For some time Raymond had been like a stunned man. At some moment he seemed to have decided that he wasn’t going to be called back to the President’s favour, and he had stopped waiting, stopped reading the signs. At dinner in the house he no longer analyzed or explained events; he no longer tried to make the pieces fit together.

He didn’t talk about history or about Theodor Mommsen. I didn’t know what he was doing in his study, and Yvette couldn’t tell me; she wasn’t too interested. At one time I got the impression that he was reading old things he had written. He mentioned a diary he had kept when he had first come out to the country. He had forgotten so many things, he said; so many things were doomed to be forgotten. That used to be one of his dinner-table themes; he seemed to recognize that, and broke off. Later he said, “Strange, reading those diaries. In those days you used to scratch yourself to see whether you bled.”

The insurrection added to his confusion; and after the madonna statue in the Domain had been smashed he became very nervous.
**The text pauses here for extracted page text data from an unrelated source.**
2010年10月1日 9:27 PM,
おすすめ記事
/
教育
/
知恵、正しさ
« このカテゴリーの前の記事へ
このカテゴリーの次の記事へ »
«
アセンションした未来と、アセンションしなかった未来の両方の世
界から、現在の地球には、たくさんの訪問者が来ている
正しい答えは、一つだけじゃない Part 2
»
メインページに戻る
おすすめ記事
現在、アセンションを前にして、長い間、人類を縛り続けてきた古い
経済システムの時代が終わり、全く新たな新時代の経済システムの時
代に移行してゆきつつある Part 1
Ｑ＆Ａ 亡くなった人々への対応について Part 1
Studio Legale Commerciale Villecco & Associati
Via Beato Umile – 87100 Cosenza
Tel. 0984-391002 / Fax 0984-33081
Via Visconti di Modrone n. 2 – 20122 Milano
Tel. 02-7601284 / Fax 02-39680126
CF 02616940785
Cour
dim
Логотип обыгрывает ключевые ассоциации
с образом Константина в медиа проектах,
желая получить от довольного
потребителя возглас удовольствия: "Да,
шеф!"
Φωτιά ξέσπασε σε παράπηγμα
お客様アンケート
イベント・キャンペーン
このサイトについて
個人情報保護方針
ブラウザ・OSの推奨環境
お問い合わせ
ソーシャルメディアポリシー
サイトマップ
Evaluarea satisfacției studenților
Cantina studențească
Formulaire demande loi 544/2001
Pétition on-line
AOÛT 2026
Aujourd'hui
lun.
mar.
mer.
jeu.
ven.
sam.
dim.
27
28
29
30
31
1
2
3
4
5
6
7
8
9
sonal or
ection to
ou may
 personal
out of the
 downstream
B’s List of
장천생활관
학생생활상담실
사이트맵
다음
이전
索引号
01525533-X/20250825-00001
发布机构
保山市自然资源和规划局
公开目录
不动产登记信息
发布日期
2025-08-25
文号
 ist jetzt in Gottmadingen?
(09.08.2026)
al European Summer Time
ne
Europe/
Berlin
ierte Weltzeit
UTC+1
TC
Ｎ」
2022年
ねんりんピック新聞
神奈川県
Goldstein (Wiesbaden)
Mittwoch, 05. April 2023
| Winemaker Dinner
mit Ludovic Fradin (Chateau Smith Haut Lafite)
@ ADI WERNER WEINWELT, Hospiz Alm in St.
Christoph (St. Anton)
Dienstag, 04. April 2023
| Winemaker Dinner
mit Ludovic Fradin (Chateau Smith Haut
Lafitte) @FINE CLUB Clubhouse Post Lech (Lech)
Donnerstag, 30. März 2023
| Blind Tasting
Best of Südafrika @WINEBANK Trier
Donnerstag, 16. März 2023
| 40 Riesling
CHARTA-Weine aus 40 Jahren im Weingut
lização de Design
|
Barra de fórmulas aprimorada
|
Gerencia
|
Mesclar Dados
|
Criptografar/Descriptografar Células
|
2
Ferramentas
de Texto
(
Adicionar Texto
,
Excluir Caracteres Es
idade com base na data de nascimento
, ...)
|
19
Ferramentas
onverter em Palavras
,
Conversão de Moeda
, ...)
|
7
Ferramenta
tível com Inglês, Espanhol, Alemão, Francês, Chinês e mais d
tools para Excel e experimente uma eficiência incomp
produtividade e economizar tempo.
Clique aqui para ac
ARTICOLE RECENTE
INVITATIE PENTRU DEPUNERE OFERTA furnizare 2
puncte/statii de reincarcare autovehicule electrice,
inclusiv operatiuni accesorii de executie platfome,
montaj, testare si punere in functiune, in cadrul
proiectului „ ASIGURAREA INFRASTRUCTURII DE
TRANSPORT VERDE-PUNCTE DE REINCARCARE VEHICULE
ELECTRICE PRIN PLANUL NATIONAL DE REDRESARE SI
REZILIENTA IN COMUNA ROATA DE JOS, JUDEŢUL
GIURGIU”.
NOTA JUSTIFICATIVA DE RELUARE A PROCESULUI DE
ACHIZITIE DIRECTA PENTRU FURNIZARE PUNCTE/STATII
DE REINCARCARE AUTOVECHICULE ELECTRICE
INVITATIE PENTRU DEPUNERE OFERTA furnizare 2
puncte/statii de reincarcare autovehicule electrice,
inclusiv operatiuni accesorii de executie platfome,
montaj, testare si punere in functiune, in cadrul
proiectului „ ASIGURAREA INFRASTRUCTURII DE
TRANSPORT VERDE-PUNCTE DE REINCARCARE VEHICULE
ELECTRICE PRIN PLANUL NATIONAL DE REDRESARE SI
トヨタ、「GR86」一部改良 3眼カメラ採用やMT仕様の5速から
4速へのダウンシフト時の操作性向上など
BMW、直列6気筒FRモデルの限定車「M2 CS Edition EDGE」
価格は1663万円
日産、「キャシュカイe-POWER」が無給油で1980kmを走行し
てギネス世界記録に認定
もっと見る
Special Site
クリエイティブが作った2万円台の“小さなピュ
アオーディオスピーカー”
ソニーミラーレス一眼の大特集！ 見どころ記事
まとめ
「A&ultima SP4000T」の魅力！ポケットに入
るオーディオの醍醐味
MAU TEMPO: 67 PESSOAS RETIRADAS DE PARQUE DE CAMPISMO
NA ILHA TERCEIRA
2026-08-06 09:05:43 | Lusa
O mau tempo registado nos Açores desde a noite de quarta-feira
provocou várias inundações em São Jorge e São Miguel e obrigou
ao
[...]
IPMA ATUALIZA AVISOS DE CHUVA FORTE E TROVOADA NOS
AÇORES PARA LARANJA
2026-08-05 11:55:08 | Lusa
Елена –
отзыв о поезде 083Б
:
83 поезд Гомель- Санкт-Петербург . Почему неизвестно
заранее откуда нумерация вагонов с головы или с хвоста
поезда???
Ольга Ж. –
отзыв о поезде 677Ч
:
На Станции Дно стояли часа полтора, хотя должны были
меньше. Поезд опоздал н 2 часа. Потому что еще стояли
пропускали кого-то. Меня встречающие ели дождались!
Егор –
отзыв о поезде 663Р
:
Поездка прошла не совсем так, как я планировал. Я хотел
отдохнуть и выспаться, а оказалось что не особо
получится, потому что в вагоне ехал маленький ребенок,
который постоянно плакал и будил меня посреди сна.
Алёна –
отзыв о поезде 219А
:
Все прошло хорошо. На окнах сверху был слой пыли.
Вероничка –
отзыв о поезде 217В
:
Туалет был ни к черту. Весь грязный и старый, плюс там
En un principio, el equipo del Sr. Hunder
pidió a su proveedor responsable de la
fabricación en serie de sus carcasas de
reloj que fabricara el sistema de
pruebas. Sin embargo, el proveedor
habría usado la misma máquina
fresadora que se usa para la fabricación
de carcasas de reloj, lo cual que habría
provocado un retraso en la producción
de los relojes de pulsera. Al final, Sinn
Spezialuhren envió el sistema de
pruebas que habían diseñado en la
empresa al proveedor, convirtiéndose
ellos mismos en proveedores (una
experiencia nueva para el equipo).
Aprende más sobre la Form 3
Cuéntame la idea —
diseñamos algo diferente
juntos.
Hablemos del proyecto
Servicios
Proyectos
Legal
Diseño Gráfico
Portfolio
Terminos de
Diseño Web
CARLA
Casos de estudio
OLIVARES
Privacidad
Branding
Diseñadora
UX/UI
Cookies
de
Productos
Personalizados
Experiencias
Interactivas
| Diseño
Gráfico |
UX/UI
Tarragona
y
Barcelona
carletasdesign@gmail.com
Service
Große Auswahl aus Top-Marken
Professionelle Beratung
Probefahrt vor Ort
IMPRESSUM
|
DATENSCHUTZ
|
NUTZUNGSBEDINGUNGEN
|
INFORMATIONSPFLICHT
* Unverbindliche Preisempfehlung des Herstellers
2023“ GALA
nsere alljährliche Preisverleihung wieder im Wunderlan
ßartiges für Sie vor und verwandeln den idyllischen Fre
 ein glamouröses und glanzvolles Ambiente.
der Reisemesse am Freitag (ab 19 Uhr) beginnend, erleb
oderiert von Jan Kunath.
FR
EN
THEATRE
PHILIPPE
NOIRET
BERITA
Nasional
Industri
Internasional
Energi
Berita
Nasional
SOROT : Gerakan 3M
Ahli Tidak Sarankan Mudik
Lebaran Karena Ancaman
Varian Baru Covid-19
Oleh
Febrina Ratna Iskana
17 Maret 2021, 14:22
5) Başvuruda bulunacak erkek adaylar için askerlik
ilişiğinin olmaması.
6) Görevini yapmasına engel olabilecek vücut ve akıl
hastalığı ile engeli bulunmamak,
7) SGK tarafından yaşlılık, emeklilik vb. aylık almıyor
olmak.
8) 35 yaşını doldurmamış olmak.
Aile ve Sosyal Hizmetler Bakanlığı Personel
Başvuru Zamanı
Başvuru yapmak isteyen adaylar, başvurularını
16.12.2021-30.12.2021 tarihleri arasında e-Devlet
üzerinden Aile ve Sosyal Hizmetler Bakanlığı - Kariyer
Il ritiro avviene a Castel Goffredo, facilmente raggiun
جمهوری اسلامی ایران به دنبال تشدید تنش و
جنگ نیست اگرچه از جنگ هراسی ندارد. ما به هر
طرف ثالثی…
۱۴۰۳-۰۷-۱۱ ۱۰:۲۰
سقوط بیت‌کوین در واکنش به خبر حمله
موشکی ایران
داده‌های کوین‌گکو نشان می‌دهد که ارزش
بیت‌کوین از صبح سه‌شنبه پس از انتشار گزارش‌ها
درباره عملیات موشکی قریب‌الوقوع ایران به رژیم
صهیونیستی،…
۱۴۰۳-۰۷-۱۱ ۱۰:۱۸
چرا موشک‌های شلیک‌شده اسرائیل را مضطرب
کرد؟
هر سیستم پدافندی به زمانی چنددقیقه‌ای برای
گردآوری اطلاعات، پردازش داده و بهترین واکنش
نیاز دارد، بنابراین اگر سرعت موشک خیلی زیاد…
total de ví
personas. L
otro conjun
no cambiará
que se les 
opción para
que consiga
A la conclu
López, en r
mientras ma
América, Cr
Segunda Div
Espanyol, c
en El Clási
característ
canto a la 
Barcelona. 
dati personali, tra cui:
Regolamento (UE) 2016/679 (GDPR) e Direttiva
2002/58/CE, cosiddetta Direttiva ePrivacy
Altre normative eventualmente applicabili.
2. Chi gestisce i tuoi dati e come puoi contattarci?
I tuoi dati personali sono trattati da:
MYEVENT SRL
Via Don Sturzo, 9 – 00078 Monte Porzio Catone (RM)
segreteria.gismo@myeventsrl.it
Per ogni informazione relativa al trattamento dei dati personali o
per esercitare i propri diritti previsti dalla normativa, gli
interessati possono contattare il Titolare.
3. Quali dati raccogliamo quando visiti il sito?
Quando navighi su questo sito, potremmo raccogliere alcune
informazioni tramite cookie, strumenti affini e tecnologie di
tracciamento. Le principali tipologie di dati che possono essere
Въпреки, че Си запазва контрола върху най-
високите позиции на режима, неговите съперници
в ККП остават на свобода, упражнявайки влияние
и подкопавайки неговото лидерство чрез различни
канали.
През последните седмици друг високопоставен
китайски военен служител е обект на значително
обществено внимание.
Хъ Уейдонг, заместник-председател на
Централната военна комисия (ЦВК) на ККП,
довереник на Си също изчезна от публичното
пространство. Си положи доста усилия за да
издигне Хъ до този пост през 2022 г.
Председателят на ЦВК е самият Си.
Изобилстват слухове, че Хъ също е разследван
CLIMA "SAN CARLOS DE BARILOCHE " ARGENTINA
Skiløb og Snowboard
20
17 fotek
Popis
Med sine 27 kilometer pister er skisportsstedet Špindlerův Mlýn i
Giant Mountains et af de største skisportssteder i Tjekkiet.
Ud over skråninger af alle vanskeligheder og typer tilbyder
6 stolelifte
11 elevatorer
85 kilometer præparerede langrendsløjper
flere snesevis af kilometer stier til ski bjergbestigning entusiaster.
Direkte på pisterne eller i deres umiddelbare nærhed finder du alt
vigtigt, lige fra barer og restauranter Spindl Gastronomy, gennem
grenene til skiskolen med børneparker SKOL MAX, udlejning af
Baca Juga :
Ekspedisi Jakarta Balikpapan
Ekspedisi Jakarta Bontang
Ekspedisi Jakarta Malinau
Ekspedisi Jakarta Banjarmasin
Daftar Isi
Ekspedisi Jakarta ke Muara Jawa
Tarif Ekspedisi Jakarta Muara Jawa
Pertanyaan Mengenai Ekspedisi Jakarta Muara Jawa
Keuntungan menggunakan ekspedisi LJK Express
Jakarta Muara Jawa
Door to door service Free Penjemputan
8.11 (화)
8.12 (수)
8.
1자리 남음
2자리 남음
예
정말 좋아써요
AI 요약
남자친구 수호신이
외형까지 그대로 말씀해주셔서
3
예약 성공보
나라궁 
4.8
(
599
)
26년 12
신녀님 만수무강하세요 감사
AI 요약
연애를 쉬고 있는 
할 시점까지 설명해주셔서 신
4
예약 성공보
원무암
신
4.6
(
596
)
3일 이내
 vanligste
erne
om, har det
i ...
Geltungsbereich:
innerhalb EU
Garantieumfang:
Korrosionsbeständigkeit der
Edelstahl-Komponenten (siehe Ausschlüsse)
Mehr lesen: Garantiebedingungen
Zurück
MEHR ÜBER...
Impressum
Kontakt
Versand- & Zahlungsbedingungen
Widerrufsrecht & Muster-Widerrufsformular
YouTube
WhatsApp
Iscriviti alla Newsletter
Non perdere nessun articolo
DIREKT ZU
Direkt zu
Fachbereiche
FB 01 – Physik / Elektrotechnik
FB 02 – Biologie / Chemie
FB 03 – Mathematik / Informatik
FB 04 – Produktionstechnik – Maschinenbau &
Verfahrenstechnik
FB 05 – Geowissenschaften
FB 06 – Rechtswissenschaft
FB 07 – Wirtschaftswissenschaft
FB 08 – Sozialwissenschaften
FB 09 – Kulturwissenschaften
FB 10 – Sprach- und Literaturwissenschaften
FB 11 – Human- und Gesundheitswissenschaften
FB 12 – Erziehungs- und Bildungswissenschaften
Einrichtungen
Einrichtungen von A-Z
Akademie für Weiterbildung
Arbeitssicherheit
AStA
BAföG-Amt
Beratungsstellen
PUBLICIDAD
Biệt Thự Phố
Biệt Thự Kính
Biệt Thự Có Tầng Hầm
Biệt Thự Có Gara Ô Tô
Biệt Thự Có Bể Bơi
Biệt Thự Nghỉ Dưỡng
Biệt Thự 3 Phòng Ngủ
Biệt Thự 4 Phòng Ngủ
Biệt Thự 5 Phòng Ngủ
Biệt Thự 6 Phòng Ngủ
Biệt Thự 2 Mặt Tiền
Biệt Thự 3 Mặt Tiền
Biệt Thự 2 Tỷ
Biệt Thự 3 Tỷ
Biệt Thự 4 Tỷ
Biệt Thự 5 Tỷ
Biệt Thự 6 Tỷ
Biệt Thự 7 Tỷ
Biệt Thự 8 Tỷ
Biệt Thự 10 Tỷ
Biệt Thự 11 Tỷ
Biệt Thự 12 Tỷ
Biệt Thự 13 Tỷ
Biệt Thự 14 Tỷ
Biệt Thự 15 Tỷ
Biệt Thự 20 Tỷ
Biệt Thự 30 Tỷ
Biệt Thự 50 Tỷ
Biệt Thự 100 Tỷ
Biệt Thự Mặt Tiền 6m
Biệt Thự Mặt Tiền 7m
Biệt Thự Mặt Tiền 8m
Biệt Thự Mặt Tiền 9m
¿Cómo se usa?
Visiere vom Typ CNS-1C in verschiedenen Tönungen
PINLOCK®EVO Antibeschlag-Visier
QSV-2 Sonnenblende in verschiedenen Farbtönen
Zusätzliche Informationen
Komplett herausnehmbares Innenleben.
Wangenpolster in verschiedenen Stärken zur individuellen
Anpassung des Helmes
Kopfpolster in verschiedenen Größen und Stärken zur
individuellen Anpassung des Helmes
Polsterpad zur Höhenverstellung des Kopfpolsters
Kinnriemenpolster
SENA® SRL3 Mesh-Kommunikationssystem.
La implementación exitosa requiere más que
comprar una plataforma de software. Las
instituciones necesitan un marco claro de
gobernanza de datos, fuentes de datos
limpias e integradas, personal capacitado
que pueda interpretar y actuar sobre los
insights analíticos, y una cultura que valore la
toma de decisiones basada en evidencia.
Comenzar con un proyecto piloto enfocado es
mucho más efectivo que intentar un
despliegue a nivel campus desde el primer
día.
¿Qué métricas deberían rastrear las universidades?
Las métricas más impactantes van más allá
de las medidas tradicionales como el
It wasn’t the President’s habit to appear to support those of his men who had been attacked; he tended to dismiss them. And Raymond now lived in fear of dismissal. This was what it had come down to for him—a job, a house, his livelihood,
simple security. He was a defeated man, and the house in the Domain was like a house of death.

The loss was mine as well. That house was important to me; and much, as I now saw, depended on the health and optimism of both the people who lived in it. A defeated Raymond made nonsense of my evenings there. Those evenings in the house were part of my relationship with Yvette; they couldn’t simply be transferred to another site. That would have meant a new geography, another kind of town, another kind of relationship, not the one I had.

My life with Yvette depended on the health and optimism of all three of us. I was astonished by this discovery. I had discovered it first about myself, when I was under pressure from the officials. I wanted to hide from her then. I felt I could go to her, and be with her in the way I wanted, only in strength, as I had always gone to her. I couldn’t present myself to her as a man tormented and weakened by other men. She had her own cause for restlessness; I knew that, and I couldn’t bear the idea of the lost coming together for comfort.